Looking for some advice

Jane-Ellen Burnham
6 replies
Hi guys! I just started working on my own startup! I'm really passionate about my idea, and, as I just graduated from high school and only work part-time, I figure this is the best time to go all-in. My product is an app, and I have coding experience- just enough to know what this app would take is wayyy beyond my skill level. I know that I will need to hire engineers to get this thing started. I have a pretty thought through concept/design. My main issue is funding. What is the best way to get funding, so I could afford to hire skilled engineers? I'm worried that without a product yet (and the fact I'm an 18 year old female) VC's won't take me seriously.
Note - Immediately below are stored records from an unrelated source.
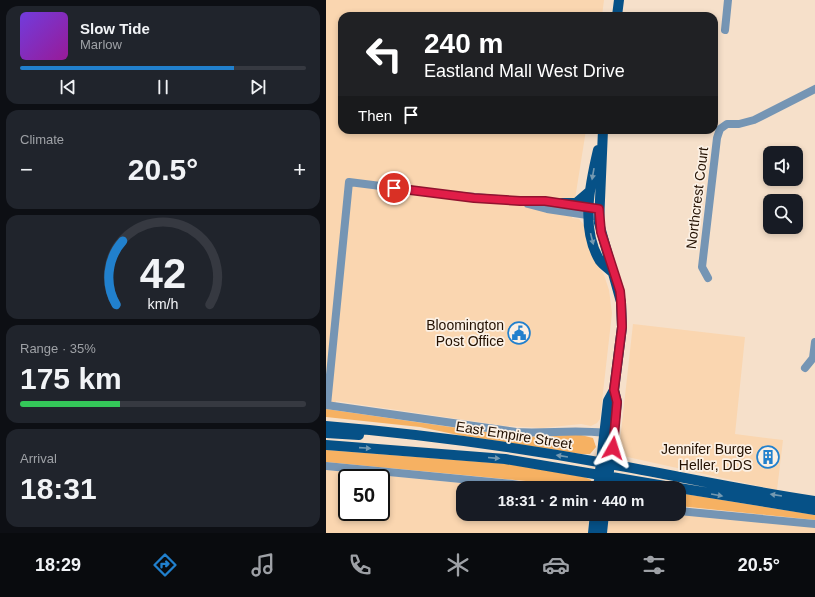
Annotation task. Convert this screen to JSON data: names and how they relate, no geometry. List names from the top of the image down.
{
  "streets": {
    "main road": ["East Empire Street"],
    "street": ["Northcrest Court"]
  },
  "places": {
    "public building": ["Bloomington Post Office"],
    "building": ["Jennifer Burge Heller, DDS"]
  },
  "page": {
    "song": ["Slow Tide", "Marlow"],
    "turn": ["240 m", "Eastland Mall West Drive"],
    "then": "Then",
    "tile": [
      "Climate",
      ["Range · 35%", "175 km"],
      ["Arrival", "18:31"]
    ],
    "heat": ["−", "20.5°", "+"],
    "limit": "50",
    "trip": "18:31 · 2 min · 440 m",
    "tabs": ["18:29", "20.5°"],
    "gauge": ["42", "km/h"]
  }
}
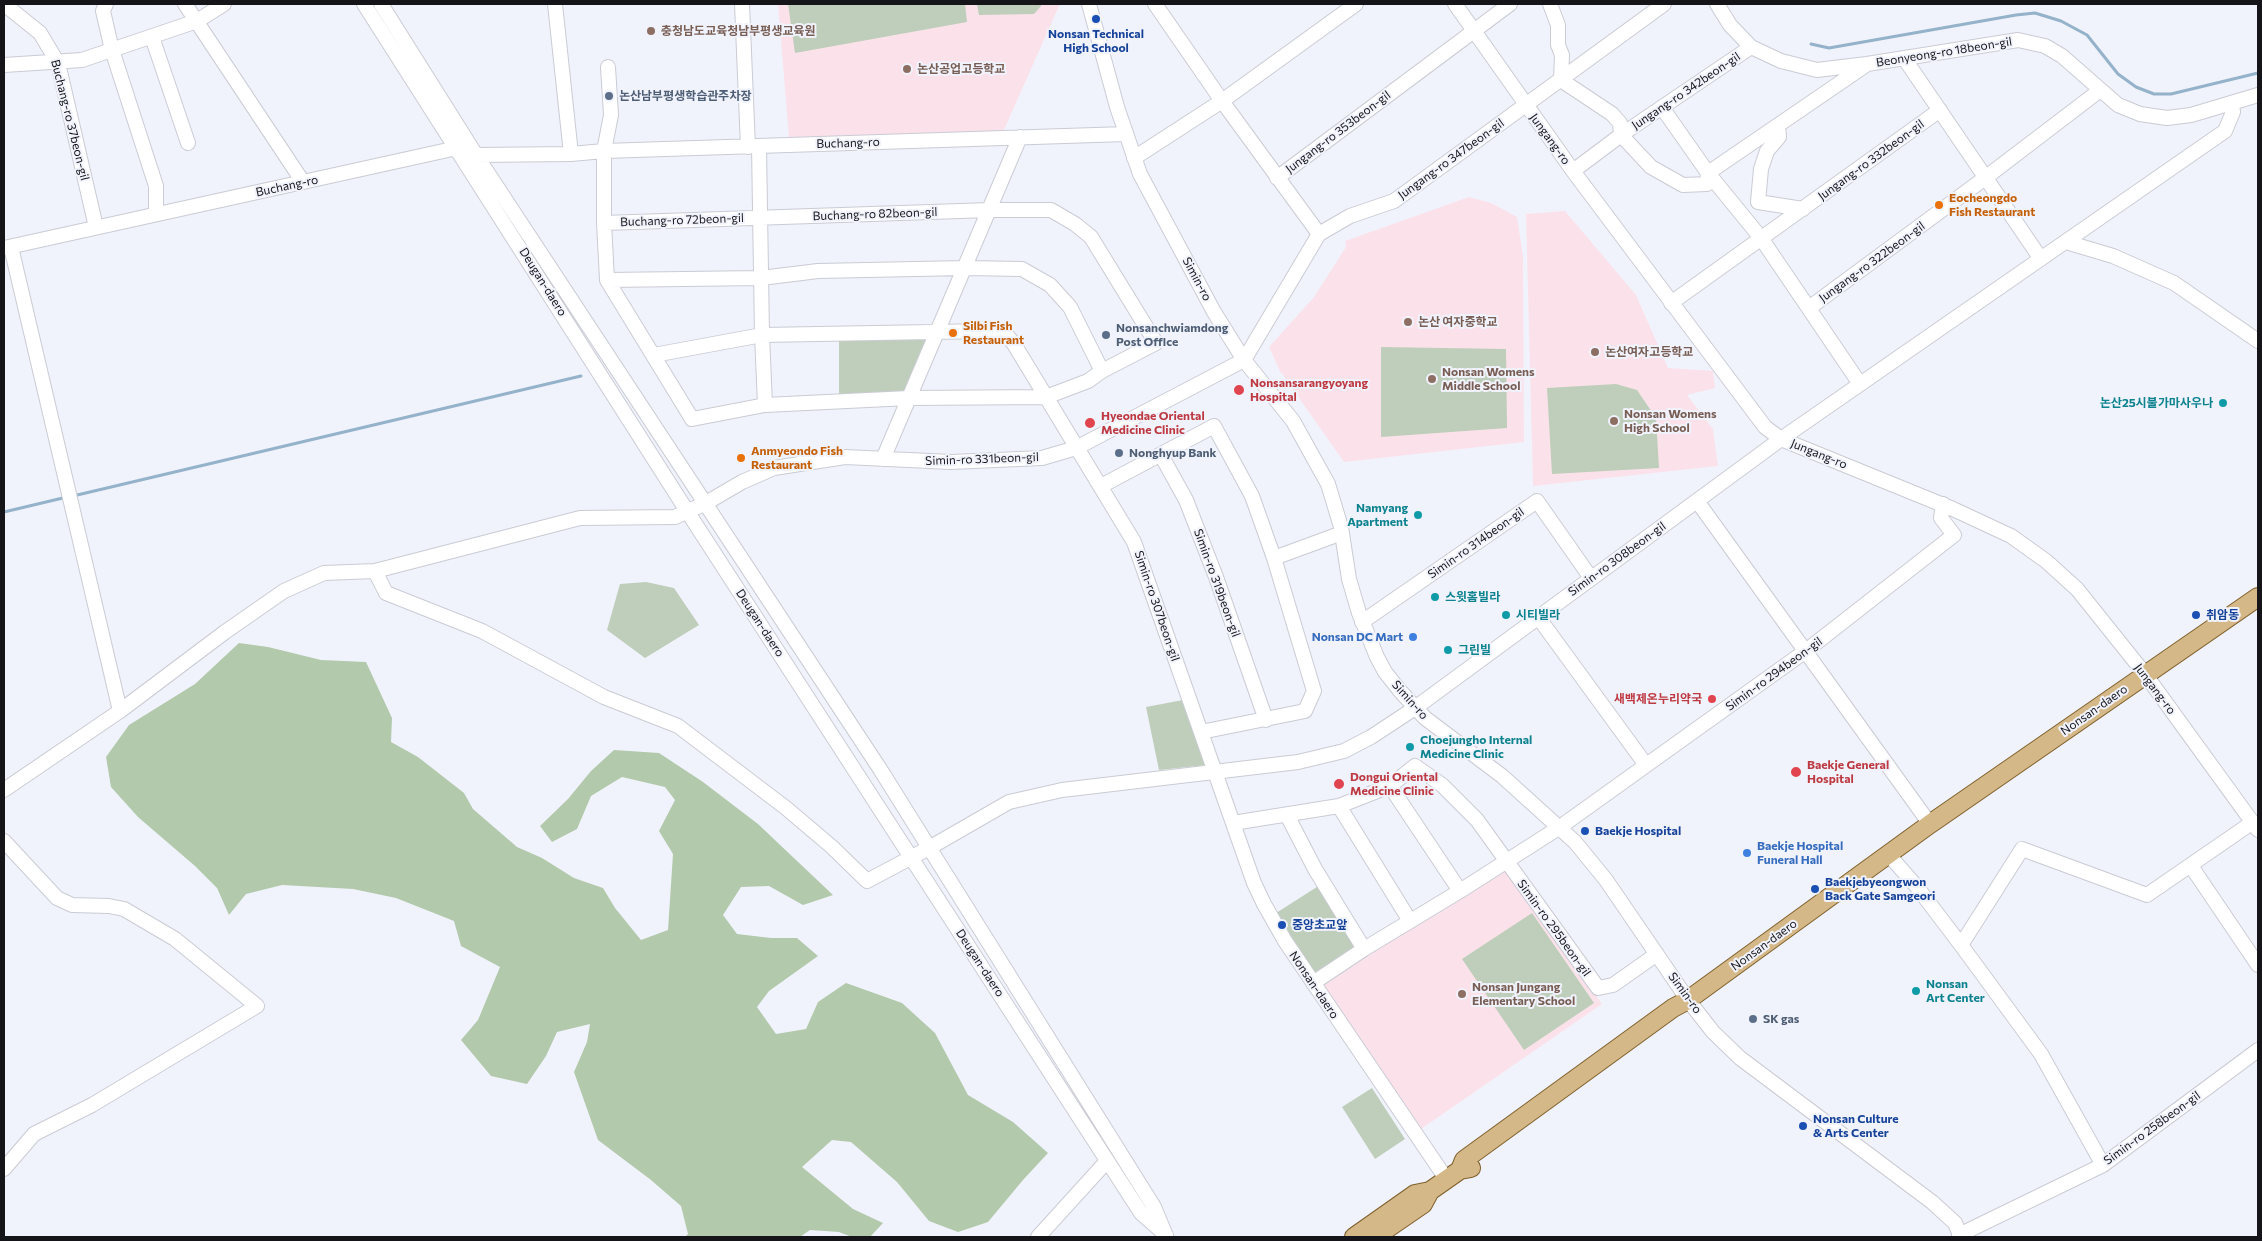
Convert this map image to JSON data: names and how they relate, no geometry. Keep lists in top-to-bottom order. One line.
{"streets":{"main road":["Nonsan-daero"],"street":["Beonyeong-ro 18beon-gil","Jungang-ro 342beon-gil","Buchang-ro 37beon-gil","Jungang-ro 353beon-gil","Jungang-ro","Buchang-ro","Jungang-ro 347beon-gil","Jungang-ro 332beon-gil","Buchang-ro 82beon-gil","Buchang-ro 72beon-gil","Jungang-ro 322beon-gil","Simin-ro","Deugan-daero","Simin-ro 331beon-gil","Simin-ro 314beon-gil","Simin-ro 308beon-gil","Simin-ro 319beon-gil","Simin-ro 307beon-gil","Simin-ro 294beon-gil","Simin-ro 295beon-gil","Simin-ro 258beon-gil"]},"crossings":[["Beonyeong-ro 18beon-gil","Jungang-ro 342beon-gil"],["Beonyeong-ro 18beon-gil","Jungang-ro 322beon-gil"],["Jungang-ro 342beon-gil","Jungang-ro"],["Jungang-ro 342beon-gil","Jungang-ro 347beon-gil"],["Buchang-ro 37beon-gil","Buchang-ro"],["Jungang-ro 353beon-gil","Jungang-ro"],["Jungang-ro","Jungang-ro 347beon-gil"],["Jungang-ro","Jungang-ro 332beon-gil"],["Jungang-ro","Simin-ro 308beon-gil"],["Jungang-ro","Simin-ro 294beon-gil"],["Jungang-ro","Nonsan-daero"],["Buchang-ro","Buchang-ro 72beon-gil"],["Buchang-ro","Simin-ro"],["Buchang-ro","Deugan-daero"],["Jungang-ro 347beon-gil","Simin-ro"],["Jungang-ro 347beon-gil","Simin-ro 331beon-gil"],["Buchang-ro 82beon-gil","Buchang-ro 72beon-gil"],["Simin-ro","Simin-ro 331beon-gil"],["Simin-ro","Simin-ro 314beon-gil"],["Simin-ro","Simin-ro 308beon-gil"],["Simin-ro","Simin-ro 294beon-gil"],["Simin-ro","Nonsan-daero"],["Simin-ro","Simin-ro 295beon-gil"],["Simin-ro","Simin-ro 258beon-gil"],["Deugan-daero","Simin-ro 331beon-gil"],["Simin-ro 331beon-gil","Simin-ro 307beon-gil"],["Simin-ro 314beon-gil","Simin-ro 308beon-gil"],["Simin-ro 307beon-gil","Nonsan-daero"]],"places":["Nonsan Technical High School","충청남도교육청남부평생교육원","논산공업고등학교","논산남부평생학습관주차장","Eocheongdo Fish Restaurant","논산 여자중학교","Silbi Fish Restaurant","Nonsanchwiamdong Post Office","논산여자고등학교","Nonsan Womens Middle School","Nonsansarangyoyang Hospital","논산25시불가마사우나","Nonsan Womens High School","Hyeondae Oriental Medicine Clinic","Nonghyup Bank","Anmyeondo Fish Restaurant","Namyang Apartment","스윗홈빌라","시티빌라","취암동","Nonsan DC Mart","그린빌","새백제온누리약국","Choejungho Internal Medicine Clinic","Baekje General Hospital","Dongui Oriental Medicine Clinic","Baekje Hospital","Baekje Hospital Funeral Hall","Baekjebyeongwon Back Gate Samgeori","중앙초교앞","Nonsan Art Center","Nonsan Jungang Elementary School","SK gas","Nonsan Culture & Arts Center"]}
I've started building a website, giving an overview of my app and who I am. Would that be helpful in pitching/ show I take this seriously? Also, I'm very paranoid of someone taking my idea that can code better than me and "beat me to it." Any advice on that? Thank you for reading this all! Any advice is greatly appreciated.

Replies

kush
Buddha to Bezos
Hey, first of all - Congrats and wow. You just graduated high school and trying to start up - this is incredibly great in itself. There are at least a few errors you are likely doing here - based on your question. Most of us have done those mistakes, so you need not worry. But you do need to be aware of them. Mistake 1 : Worrying that someone will "beat you to it". That is very very rare. And you can never prevent it - theoretically even your own hired engineers could ditch you and build it. But writing great code is like 30% of the startup, and in early stages, it's value is less than 5%. So just share your idea freely. If you are passionate about it, you will stick with it long enough to get it right. If not, you will anyway not do it long enough. And most of the time, people scoff at your idea instead of copying it. Mistake 2: Worrying about funding. @daniel_herrera1 and @sumitdatta have already covered this. You need to focus on validating your idea. Don't worry about funding yet - it will hurt your chances of even fund raising. You are 18, you have the energy that many of us have left behind, and you are inexperienced enough to see the possibilities that most others will pass on. Use that to your advantage. Mistake 3: Trying to build a complex tool in the first go. Don't do that. If it's way beyond your skill level, you will have trouble recruiting the right engineers anyways. Any complex idea can be broken into barebones. Just strip the idea down to something you (or a friend you trust) can build. All the best
Sumit Datta [dwata] 👋
Start out with figuring out about your customer, validate that the pain you **think** they have - - Is that really their pain - Are they finding solutions already, which means there is competition - How much are they paying Be skeptical of your idea till you validate. It does not matter how much you think it is worth, find customers - - Just a landing page is good to start - Write about it, talk to real people - Create a mockup and ask people to use it as if it was an app Investors take you seriously when you show traction, that you can validate an idea and work to get it known to the customer, measure their demand.
Wayne Smallman
Hi @jeburnham, @daniel_herrera1 and @sumitdatta have both done an excellent job of providing two perspectives of the same issue, and that's the market fit — when thinking about the ideal target audience for your product, does it provide something that audience would appreciate? By demonstrating this fitness, you demonstrate to potential investors that there is a viable market for your product to grow into.
Daniel Herrera
Wireframe your idea first into a model that you can test the concept of. It is a chicken and egg scenario if you are not willing to tell anyone your idea before you build it. Funders are looking for tested business model/ideas so validating your idea is really important. You may find you don't even need an app but it is something else. Checkout leanstack if you don't need to learn about Lean startup principles, that learning will stand you in good stead.